Give me an elevator pitch!
It's a hostile universe out there, and the Colonial Union recruits 70 year olds from Earth and give them new bodies to defend the colonies. John Perry is just one recruit, and the book follows him through enlistment, training and then into battle. Later books focus on other characters.

It's a good mix of military SF and intrigue - things are rarely exactly as they first appear.

It ws nominated for a Hugo, if that means anything.
 
The Good Soldier Švejk by Jaroslav Hašek. Švejk is a Czech fence who specialises in stolen dogs, and when World War I breaks out he enthusiastically re-enlists, having been medically discharged as an idiot some years earlier. The novel follows his encounters with numerous bureaucrats and military officers on his way to the front, the vast majority of whom are some combination of arrogant, incompetent, and corrupt, triumphing because his idiocy gets him out of scrapes as often as it gets him into them; it's never quite clear whether he really is an idiot, or putting on an act. I found the book genuinely laugh-out-loud funny, which is not bad for something a century old and translated from the Czech.
 
While moping around recently with a nasty cold I finally got around to reading Some Desperate Glory by Emily Tesh, last years Hugo winner. As anticipated it was a good read and a worthy winner, which totally sold me the dummy half way through as I was trying to work out how the book wasn't about to end. An interesting take on "humanity fought a war with the aliens, and humanity lost", with perhaps a few pointed things to say about saving your Confederate money because "the South will rise again".

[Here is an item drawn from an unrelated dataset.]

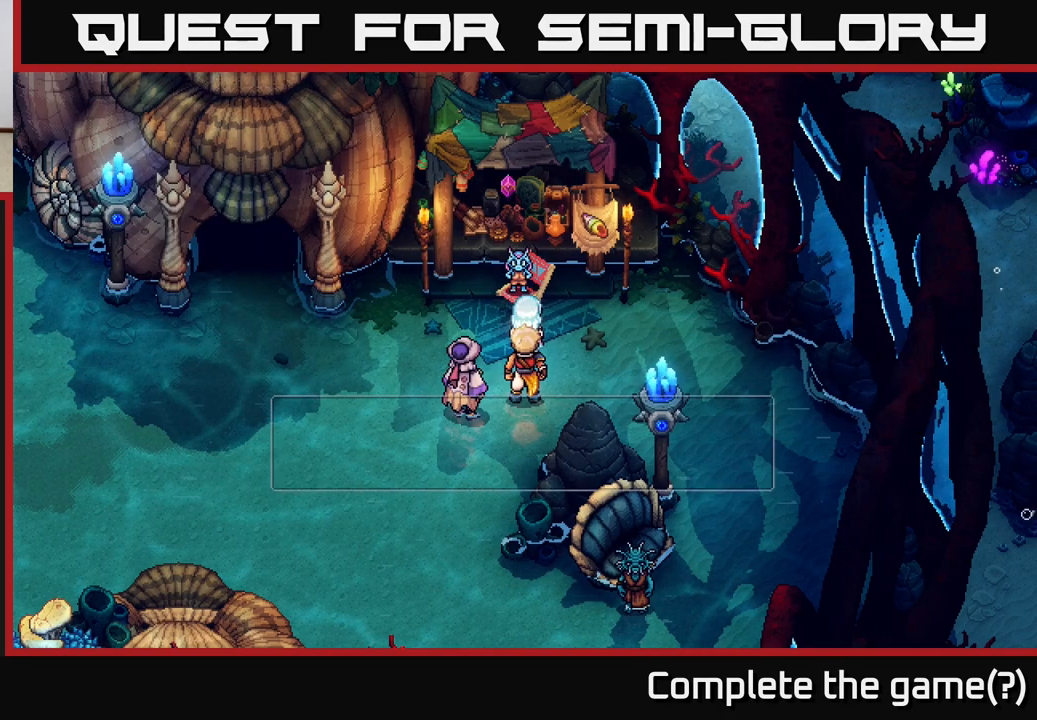
{"buttons": [], "left_stick": "center", "right_stick": "center", "events": [[67, "A", "down"], [233, "A", "up"]]}
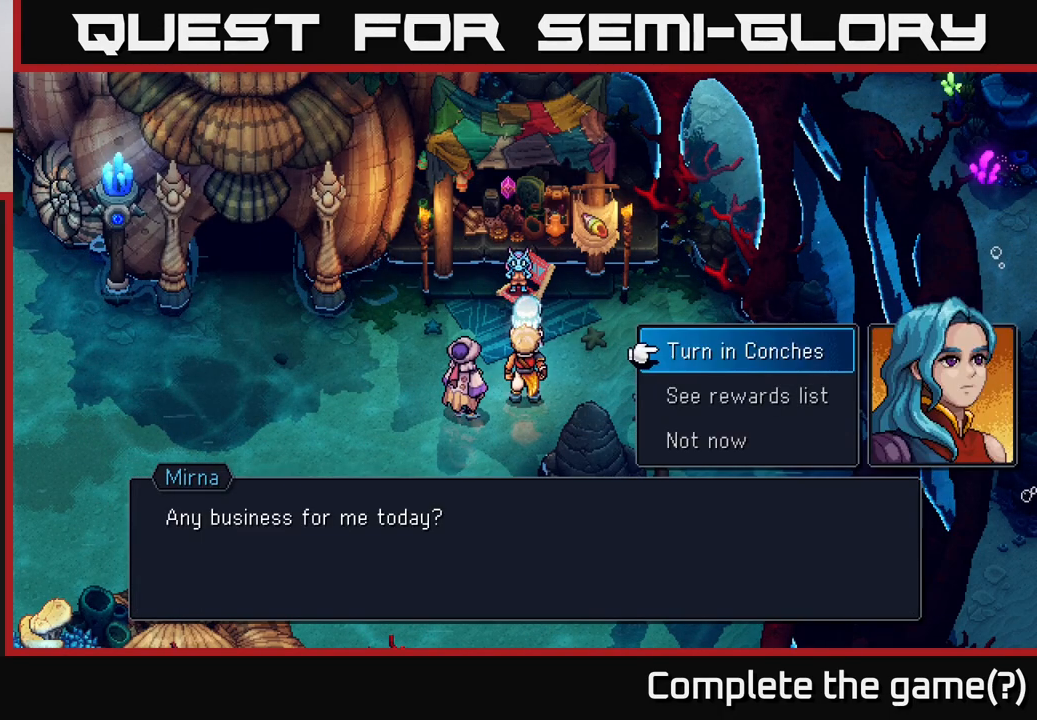
{"buttons": [], "left_stick": "center", "right_stick": "center", "events": [[200, "left_stick", "down"], [250, "A", "down"], [367, "left_stick", "center"], [450, "A", "up"]]}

I also read Assistant to the Villain by Hannah Nicole Maehrer which is, erm, light reading? I'm sure it is shelved under Romantasy, although there isn't an awful lot of heaving bosoms going on by that standard (I think). The stand out feature to me was the heroine's total belief in the black and white morality of the world, when it was blindingly obvious that everyone around was being painted in shades of grey. I don't regret reading it, and I will seek out the further volumes in the series in the charity shop I got this one from or in the library ebook collection.
 
Just finished the Lightspeed Trilogy by Ken MacLeod and feel generally unhappy with it. Felt sloppy, loose, meandering. Maybe it's me. Ah well.